Many loyal Cruft readers had questions about the size of Tivo “hours” storage in relation to hard drive size. I have stolen this paragraph directly from the Weaknees site, a place you can buy upgrades to your Tivo.
How are the number of hours calculated on a TiVo?
TiVo standalone units (i.e., TiVos without a built-in DirecTV receiver) have four levels of recording quality. At the best recording quality, the rule of thumb is that the number of hours is equal to 0.35 times the number of gigabytes. At the lowest recording quality (basic), the number of TiVo recording hours is 1.2 times the number of gigabytes. Because drive sizes vary slightly (an 80 gigabyte drive may be 81.9 gigabytes or 80.0 gigabytes, for example), the exact number of hours in any given TiVo cannot be calculated precisely in advance. DirecTiVo units generally get about 0.875 hours per gigabyte of storage space. The hours reported on a DirecTiVo is a maximum amount; the actual number of hours yielded will vary based on the type of shows you record (eg. sports take up more space on a hard drive than do, say, soap operas, due to the amount of motion).
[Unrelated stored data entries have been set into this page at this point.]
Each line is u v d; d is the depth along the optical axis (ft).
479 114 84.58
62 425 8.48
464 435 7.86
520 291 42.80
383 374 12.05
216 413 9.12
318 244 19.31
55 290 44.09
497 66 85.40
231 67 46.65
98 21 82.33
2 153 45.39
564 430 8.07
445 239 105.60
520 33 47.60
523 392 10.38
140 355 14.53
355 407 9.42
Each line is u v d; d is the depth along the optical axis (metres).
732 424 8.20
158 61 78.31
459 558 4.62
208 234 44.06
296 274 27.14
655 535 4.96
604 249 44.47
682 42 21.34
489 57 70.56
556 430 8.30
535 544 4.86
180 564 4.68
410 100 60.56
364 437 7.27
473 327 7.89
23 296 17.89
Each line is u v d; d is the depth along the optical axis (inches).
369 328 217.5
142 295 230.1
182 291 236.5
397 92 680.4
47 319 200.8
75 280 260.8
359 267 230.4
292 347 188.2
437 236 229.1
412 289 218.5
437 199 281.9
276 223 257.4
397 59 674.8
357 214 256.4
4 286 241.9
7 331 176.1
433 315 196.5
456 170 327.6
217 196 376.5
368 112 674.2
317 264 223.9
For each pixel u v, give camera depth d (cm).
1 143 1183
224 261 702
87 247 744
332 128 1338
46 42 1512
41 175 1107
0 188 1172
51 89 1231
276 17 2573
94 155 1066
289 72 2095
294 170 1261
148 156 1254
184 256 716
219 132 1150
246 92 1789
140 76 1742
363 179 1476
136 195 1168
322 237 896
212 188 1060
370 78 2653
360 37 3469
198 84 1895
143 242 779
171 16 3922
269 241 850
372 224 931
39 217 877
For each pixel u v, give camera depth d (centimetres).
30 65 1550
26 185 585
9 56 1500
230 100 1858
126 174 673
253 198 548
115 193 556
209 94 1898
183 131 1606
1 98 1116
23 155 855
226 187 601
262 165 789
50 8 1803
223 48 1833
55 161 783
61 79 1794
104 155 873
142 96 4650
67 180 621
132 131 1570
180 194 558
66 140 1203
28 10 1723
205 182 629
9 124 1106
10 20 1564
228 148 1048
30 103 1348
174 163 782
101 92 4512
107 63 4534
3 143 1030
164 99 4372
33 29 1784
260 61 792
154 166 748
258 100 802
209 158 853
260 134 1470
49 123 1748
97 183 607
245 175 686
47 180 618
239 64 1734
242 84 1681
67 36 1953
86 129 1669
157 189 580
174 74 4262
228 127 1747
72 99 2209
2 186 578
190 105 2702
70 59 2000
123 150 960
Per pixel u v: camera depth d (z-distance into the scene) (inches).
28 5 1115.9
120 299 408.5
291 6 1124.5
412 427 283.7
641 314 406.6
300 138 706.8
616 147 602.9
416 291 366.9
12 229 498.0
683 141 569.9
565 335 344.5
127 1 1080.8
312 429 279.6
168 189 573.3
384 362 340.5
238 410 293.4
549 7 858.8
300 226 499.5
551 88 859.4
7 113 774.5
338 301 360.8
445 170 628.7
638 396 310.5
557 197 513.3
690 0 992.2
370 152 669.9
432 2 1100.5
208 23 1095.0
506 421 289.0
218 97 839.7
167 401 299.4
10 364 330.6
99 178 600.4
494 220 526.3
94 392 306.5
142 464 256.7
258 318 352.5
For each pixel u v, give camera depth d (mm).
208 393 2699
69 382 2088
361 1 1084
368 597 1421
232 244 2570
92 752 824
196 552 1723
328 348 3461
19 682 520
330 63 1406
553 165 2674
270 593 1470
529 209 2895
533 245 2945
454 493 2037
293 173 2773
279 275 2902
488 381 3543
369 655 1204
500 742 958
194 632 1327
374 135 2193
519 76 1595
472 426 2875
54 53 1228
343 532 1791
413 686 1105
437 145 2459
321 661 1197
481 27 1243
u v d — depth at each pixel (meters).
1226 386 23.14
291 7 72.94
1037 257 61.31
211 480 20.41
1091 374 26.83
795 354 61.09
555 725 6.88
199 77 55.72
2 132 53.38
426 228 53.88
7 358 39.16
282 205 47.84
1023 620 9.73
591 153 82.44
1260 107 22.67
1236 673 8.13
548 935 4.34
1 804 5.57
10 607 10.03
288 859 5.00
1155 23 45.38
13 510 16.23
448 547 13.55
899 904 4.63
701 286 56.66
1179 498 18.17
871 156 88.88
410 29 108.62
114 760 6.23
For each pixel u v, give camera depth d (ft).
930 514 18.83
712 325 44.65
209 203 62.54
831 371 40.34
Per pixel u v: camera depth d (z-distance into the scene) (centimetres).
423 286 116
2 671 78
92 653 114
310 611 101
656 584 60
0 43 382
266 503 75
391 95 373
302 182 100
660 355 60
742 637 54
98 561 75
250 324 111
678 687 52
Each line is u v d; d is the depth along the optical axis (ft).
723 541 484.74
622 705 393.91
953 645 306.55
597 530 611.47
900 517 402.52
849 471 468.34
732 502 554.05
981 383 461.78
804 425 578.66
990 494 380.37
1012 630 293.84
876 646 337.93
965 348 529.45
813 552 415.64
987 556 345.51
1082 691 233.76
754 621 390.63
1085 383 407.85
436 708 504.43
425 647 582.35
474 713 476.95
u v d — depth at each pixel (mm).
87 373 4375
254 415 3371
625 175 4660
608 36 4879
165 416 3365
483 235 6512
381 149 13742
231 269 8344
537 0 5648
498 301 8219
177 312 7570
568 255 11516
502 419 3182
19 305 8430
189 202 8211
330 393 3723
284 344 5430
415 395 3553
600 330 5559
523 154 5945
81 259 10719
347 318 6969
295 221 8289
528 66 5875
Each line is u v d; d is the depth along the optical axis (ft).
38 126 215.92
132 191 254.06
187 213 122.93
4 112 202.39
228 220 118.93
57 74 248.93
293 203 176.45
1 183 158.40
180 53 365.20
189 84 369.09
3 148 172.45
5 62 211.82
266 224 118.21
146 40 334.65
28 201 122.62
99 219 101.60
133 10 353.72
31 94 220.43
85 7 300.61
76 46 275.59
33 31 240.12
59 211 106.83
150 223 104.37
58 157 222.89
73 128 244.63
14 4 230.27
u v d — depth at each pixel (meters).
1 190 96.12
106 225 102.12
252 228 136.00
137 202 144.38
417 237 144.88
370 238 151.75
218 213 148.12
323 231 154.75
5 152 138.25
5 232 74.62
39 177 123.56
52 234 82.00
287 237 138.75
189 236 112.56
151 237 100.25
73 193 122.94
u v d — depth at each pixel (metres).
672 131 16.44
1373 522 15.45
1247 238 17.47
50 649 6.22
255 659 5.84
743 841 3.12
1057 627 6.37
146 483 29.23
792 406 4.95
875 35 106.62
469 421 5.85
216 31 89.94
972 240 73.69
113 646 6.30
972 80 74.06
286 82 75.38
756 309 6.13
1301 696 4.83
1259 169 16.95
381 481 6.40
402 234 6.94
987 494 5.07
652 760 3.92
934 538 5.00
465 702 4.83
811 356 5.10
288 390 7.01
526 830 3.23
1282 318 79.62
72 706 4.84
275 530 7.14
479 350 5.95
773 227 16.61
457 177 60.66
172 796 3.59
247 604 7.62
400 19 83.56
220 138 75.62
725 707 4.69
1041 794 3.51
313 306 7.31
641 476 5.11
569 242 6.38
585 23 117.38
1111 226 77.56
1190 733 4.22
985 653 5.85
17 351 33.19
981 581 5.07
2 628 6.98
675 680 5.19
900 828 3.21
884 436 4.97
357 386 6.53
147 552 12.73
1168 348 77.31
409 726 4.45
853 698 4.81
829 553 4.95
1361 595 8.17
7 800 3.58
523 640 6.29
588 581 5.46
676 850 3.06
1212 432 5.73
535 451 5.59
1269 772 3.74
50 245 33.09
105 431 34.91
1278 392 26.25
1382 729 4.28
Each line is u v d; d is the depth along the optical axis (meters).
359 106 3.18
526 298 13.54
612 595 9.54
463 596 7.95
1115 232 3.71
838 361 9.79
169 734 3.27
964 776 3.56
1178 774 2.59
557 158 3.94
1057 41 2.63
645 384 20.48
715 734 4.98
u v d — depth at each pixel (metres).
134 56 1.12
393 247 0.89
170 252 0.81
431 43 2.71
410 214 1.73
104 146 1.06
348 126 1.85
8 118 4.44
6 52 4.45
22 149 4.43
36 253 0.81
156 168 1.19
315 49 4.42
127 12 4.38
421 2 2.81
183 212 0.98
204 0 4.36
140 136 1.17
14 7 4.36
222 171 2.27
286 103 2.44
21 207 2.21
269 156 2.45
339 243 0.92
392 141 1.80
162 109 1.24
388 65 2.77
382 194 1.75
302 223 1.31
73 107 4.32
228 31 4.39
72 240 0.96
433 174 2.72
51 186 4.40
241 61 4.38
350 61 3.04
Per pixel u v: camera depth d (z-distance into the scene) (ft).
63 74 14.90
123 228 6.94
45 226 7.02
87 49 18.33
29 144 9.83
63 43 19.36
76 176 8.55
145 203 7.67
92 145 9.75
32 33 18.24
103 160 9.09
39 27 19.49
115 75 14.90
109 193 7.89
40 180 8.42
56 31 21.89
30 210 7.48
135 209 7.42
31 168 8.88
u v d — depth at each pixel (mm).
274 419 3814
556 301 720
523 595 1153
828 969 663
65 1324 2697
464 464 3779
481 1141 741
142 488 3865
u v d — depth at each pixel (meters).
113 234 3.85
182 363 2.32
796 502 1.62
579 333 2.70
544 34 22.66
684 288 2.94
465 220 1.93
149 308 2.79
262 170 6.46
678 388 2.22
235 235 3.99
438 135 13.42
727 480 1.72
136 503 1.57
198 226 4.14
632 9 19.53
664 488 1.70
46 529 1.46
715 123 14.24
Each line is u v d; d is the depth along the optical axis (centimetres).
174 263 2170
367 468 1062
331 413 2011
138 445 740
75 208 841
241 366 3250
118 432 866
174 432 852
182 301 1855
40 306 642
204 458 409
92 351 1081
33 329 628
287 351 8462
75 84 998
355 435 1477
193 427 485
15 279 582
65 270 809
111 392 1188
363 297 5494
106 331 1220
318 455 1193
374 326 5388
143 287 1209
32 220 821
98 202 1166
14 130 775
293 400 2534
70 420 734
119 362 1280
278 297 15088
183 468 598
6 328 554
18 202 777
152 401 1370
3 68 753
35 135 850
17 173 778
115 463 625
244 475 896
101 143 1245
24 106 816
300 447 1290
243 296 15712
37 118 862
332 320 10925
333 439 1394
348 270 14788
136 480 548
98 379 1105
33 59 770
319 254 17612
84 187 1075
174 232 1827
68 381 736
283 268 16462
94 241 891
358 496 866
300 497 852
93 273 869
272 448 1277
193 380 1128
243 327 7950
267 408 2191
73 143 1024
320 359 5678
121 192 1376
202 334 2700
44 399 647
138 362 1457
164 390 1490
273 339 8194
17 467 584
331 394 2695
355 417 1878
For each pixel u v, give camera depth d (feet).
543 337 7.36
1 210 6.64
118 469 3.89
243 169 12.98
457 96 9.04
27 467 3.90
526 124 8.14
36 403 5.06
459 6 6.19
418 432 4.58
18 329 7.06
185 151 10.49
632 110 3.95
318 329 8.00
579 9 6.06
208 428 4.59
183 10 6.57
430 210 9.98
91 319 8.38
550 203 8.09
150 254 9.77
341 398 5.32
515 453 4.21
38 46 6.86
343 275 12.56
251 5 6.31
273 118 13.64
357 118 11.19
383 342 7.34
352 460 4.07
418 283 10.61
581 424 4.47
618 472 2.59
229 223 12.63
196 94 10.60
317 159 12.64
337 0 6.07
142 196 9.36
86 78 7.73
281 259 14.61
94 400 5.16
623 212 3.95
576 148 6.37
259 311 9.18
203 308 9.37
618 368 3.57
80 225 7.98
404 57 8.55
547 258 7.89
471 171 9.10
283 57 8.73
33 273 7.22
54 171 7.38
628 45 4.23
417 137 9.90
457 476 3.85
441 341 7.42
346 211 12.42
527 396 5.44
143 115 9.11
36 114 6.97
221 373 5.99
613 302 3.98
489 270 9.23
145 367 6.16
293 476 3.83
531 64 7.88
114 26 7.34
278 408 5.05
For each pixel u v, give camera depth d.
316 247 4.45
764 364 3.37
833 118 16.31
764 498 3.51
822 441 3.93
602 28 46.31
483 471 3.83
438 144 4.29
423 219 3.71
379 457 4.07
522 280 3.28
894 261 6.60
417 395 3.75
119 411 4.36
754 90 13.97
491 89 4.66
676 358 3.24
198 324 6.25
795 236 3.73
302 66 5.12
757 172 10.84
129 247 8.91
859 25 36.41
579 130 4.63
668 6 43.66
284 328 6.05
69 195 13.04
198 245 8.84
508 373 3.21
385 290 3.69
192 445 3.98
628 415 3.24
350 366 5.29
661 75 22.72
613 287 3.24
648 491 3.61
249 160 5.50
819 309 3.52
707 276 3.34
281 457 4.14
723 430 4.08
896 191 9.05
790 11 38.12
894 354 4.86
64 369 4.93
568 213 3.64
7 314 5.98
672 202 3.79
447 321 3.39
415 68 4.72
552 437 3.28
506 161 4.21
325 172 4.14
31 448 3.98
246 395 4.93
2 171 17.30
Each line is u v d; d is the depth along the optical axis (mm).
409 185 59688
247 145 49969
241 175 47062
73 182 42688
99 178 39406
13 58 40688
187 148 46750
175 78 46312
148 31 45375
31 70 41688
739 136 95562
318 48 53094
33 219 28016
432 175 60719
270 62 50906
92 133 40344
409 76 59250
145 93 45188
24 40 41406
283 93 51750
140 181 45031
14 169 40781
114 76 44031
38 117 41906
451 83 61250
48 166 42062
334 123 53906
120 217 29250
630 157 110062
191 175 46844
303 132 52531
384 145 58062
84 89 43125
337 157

So, let’s do the math here. We’ll do the simple case first.
If Martin has a DirecTivo with a 40 GB drive, he should expect 35 hours (40 GB * 0.875 hr/GB = 35 hours). If Martin was to upgrade to a 120 GB drive, he should expect 105 hours (120 GB * 0.875 hr/GB = 105 hours)
If I have a standalone Tivo with a 30 GB drive that I use in High Quality mode, with a 30 GB hard drive there should be about 18 hours (30 GB * 0.6 hr/GB = 18 hr). If I upgraded to a 120 GB drive I roughly have 72 hours (120 GB * 0.6 hr/GB = 72 hr).
So the rough effect of my upgrade was to take me from 18 hours to 72 hours of recording time. The actual amount of storage will vary depending on the quality I choose to use for each show. Most of the kids shows record at Medium quality and most of our favorite shows record at Best Quality.
Make sense?
What?
it all makes sense, except the part where you now have 72 hours of recording time.
who the hell needs to record that much tv?
I do!
Me too.
what was the part in the middle?
Do you like Tivo? good investment?
If you choose to Tivo *all* your prime shows then a large capacity means you have a larger choice for viewing during critical couch times. Also, it is possible to record movies, home video etc. if you set it up cleverly.